* _What this task involves_: Reproduce the records below exactly, leaving out any pictures.

··· Dataset extract ···

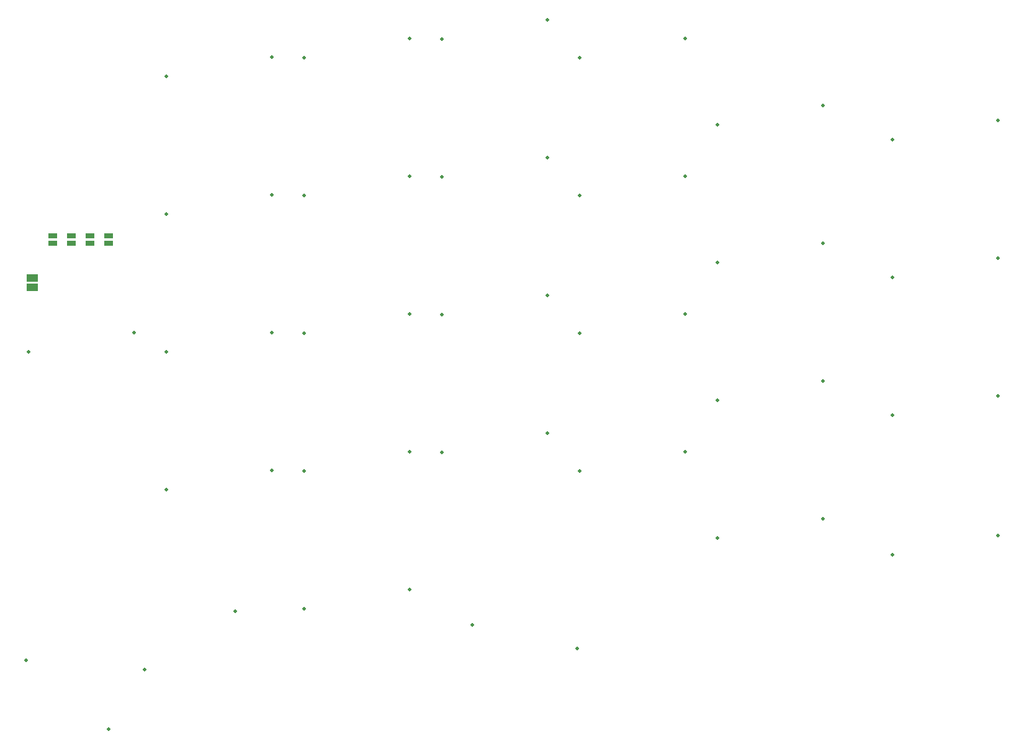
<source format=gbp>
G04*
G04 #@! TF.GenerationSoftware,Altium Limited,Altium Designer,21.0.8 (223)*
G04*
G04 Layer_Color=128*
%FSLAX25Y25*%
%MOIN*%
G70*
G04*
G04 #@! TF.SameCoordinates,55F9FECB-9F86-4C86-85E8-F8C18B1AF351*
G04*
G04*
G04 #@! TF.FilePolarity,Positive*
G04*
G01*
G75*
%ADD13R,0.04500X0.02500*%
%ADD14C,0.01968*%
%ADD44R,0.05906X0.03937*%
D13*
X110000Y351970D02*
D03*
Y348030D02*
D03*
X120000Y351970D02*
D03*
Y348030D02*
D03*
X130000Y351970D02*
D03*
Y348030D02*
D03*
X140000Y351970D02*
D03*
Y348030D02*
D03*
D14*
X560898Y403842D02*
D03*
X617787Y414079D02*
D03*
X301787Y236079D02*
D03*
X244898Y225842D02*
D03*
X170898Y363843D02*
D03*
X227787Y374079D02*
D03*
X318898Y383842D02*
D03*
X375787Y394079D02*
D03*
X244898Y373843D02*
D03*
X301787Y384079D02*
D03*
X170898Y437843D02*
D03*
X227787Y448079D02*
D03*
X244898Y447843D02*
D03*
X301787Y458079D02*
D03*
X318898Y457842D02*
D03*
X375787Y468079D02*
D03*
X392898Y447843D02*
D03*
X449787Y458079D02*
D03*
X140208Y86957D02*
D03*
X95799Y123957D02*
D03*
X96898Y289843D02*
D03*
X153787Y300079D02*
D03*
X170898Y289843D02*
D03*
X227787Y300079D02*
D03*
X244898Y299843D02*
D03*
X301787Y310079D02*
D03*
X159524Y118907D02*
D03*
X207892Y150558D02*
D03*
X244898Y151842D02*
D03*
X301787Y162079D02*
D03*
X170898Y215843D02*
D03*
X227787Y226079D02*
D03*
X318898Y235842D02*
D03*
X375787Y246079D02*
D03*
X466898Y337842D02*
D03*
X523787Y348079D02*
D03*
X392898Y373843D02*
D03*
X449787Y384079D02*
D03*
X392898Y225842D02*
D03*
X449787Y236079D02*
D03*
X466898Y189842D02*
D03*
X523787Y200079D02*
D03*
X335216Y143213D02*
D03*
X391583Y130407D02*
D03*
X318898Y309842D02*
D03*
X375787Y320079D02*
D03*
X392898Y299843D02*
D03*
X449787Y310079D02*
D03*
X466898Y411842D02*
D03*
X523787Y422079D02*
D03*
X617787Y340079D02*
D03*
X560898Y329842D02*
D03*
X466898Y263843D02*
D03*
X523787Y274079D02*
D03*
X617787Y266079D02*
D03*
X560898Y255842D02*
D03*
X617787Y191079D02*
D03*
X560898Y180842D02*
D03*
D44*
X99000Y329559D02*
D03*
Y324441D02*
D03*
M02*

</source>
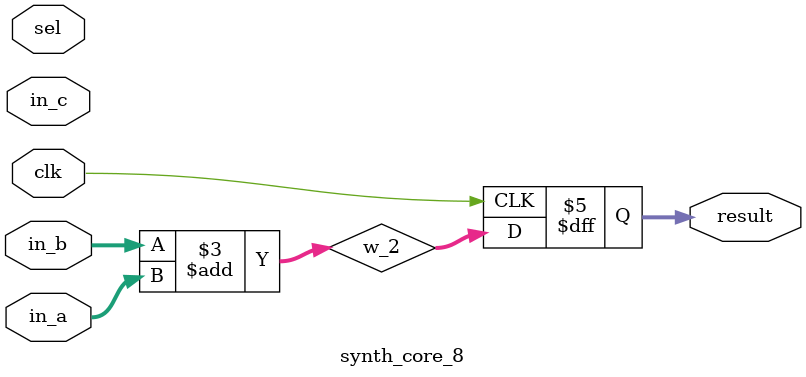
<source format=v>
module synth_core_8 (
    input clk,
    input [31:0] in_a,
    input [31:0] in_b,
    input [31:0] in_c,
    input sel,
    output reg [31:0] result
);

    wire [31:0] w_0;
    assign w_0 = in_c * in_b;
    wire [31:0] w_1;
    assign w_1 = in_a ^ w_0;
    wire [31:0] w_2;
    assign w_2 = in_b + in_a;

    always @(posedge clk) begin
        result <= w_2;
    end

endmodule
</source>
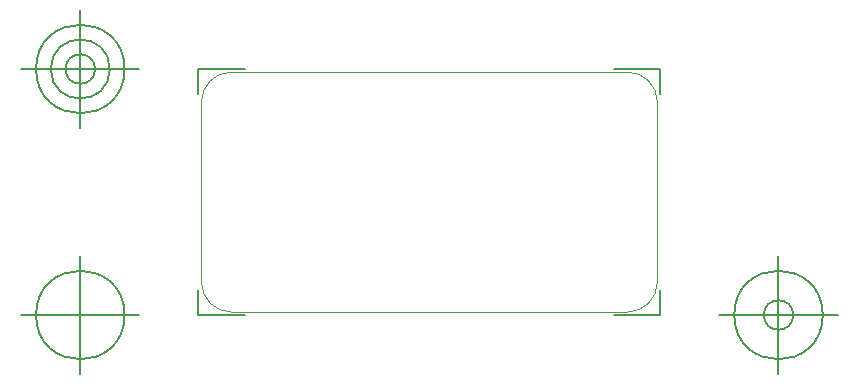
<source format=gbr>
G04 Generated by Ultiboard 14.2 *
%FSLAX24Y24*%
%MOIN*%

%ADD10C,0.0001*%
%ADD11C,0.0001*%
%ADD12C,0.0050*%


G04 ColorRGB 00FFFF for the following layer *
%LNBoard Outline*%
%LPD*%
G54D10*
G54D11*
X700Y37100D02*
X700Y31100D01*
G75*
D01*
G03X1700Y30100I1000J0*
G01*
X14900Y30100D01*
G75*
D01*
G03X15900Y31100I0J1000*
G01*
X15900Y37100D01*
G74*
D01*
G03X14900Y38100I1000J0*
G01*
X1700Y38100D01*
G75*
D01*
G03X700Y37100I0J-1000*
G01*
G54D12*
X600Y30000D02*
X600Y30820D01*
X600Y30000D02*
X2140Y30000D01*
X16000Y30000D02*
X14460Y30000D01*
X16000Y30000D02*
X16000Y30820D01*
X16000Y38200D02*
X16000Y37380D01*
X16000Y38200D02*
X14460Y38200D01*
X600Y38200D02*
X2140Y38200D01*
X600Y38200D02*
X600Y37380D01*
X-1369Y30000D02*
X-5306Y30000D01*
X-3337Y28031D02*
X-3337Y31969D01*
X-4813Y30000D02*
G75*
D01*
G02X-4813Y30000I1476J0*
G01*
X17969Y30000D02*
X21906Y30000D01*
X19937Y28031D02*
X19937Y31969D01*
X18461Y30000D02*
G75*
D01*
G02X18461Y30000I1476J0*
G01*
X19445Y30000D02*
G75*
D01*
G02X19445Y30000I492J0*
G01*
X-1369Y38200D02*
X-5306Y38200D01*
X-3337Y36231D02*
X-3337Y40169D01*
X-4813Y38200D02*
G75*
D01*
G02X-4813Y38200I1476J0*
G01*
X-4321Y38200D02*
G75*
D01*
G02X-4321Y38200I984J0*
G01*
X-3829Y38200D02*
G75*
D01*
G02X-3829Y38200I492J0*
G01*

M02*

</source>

···

* _Exercise result_:
<source format=gbp>
G04*
G04 #@! TF.GenerationSoftware,Altium Limited,Altium Designer,21.0.8 (223)*
G04*
G04 Layer_Color=128*
%FSLAX25Y25*%
%MOIN*%
G70*
G04*
G04 #@! TF.SameCoordinates,55F9FECB-9F86-4C86-85E8-F8C18B1AF351*
G04*
G04*
G04 #@! TF.FilePolarity,Positive*
G04*
G01*
G75*
%ADD13R,0.04500X0.02500*%
%ADD14C,0.01968*%
%ADD44R,0.05906X0.03937*%
D13*
X110000Y351970D02*
D03*
Y348030D02*
D03*
X120000Y351970D02*
D03*
Y348030D02*
D03*
X130000Y351970D02*
D03*
Y348030D02*
D03*
X140000Y351970D02*
D03*
Y348030D02*
D03*
D14*
X560898Y403842D02*
D03*
X617787Y414079D02*
D03*
X301787Y236079D02*
D03*
X244898Y225842D02*
D03*
X170898Y363843D02*
D03*
X227787Y374079D02*
D03*
X318898Y383842D02*
D03*
X375787Y394079D02*
D03*
X244898Y373843D02*
D03*
X301787Y384079D02*
D03*
X170898Y437843D02*
D03*
X227787Y448079D02*
D03*
X244898Y447843D02*
D03*
X301787Y458079D02*
D03*
X318898Y457842D02*
D03*
X375787Y468079D02*
D03*
X392898Y447843D02*
D03*
X449787Y458079D02*
D03*
X140208Y86957D02*
D03*
X95799Y123957D02*
D03*
X96898Y289843D02*
D03*
X153787Y300079D02*
D03*
X170898Y289843D02*
D03*
X227787Y300079D02*
D03*
X244898Y299843D02*
D03*
X301787Y310079D02*
D03*
X159524Y118907D02*
D03*
X207892Y150558D02*
D03*
X244898Y151842D02*
D03*
X301787Y162079D02*
D03*
X170898Y215843D02*
D03*
X227787Y226079D02*
D03*
X318898Y235842D02*
D03*
X375787Y246079D02*
D03*
X466898Y337842D02*
D03*
X523787Y348079D02*
D03*
X392898Y373843D02*
D03*
X449787Y384079D02*
D03*
X392898Y225842D02*
D03*
X449787Y236079D02*
D03*
X466898Y189842D02*
D03*
X523787Y200079D02*
D03*
X335216Y143213D02*
D03*
X391583Y130407D02*
D03*
X318898Y309842D02*
D03*
X375787Y320079D02*
D03*
X392898Y299843D02*
D03*
X449787Y310079D02*
D03*
X466898Y411842D02*
D03*
X523787Y422079D02*
D03*
X617787Y340079D02*
D03*
X560898Y329842D02*
D03*
X466898Y263843D02*
D03*
X523787Y274079D02*
D03*
X617787Y266079D02*
D03*
X560898Y255842D02*
D03*
X617787Y191079D02*
D03*
X560898Y180842D02*
D03*
D44*
X99000Y329559D02*
D03*
Y324441D02*
D03*
M02*

</source>
<source format=v>
module synth_core_8 (
    input clk,
    input [31:0] in_a,
    input [31:0] in_b,
    input [31:0] in_c,
    input sel,
    output reg [31:0] result
);

    wire [31:0] w_0;
    assign w_0 = in_c * in_b;
    wire [31:0] w_1;
    assign w_1 = in_a ^ w_0;
    wire [31:0] w_2;
    assign w_2 = in_b + in_a;

    always @(posedge clk) begin
        result <= w_2;
    end

endmodule
</source>
<source format=gbr>
G04 Generated by Ultiboard 14.2 *
%FSLAX24Y24*%
%MOIN*%

%ADD10C,0.0001*%
%ADD11C,0.0001*%
%ADD12C,0.0050*%


G04 ColorRGB 00FFFF for the following layer *
%LNBoard Outline*%
%LPD*%
G54D10*
G54D11*
X700Y37100D02*
X700Y31100D01*
G75*
D01*
G03X1700Y30100I1000J0*
G01*
X14900Y30100D01*
G75*
D01*
G03X15900Y31100I0J1000*
G01*
X15900Y37100D01*
G74*
D01*
G03X14900Y38100I1000J0*
G01*
X1700Y38100D01*
G75*
D01*
G03X700Y37100I0J-1000*
G01*
G54D12*
X600Y30000D02*
X600Y30820D01*
X600Y30000D02*
X2140Y30000D01*
X16000Y30000D02*
X14460Y30000D01*
X16000Y30000D02*
X16000Y30820D01*
X16000Y38200D02*
X16000Y37380D01*
X16000Y38200D02*
X14460Y38200D01*
X600Y38200D02*
X2140Y38200D01*
X600Y38200D02*
X600Y37380D01*
X-1369Y30000D02*
X-5306Y30000D01*
X-3337Y28031D02*
X-3337Y31969D01*
X-4813Y30000D02*
G75*
D01*
G02X-4813Y30000I1476J0*
G01*
X17969Y30000D02*
X21906Y30000D01*
X19937Y28031D02*
X19937Y31969D01*
X18461Y30000D02*
G75*
D01*
G02X18461Y30000I1476J0*
G01*
X19445Y30000D02*
G75*
D01*
G02X19445Y30000I492J0*
G01*
X-1369Y38200D02*
X-5306Y38200D01*
X-3337Y36231D02*
X-3337Y40169D01*
X-4813Y38200D02*
G75*
D01*
G02X-4813Y38200I1476J0*
G01*
X-4321Y38200D02*
G75*
D01*
G02X-4321Y38200I984J0*
G01*
X-3829Y38200D02*
G75*
D01*
G02X-3829Y38200I492J0*
G01*

M02*

</source>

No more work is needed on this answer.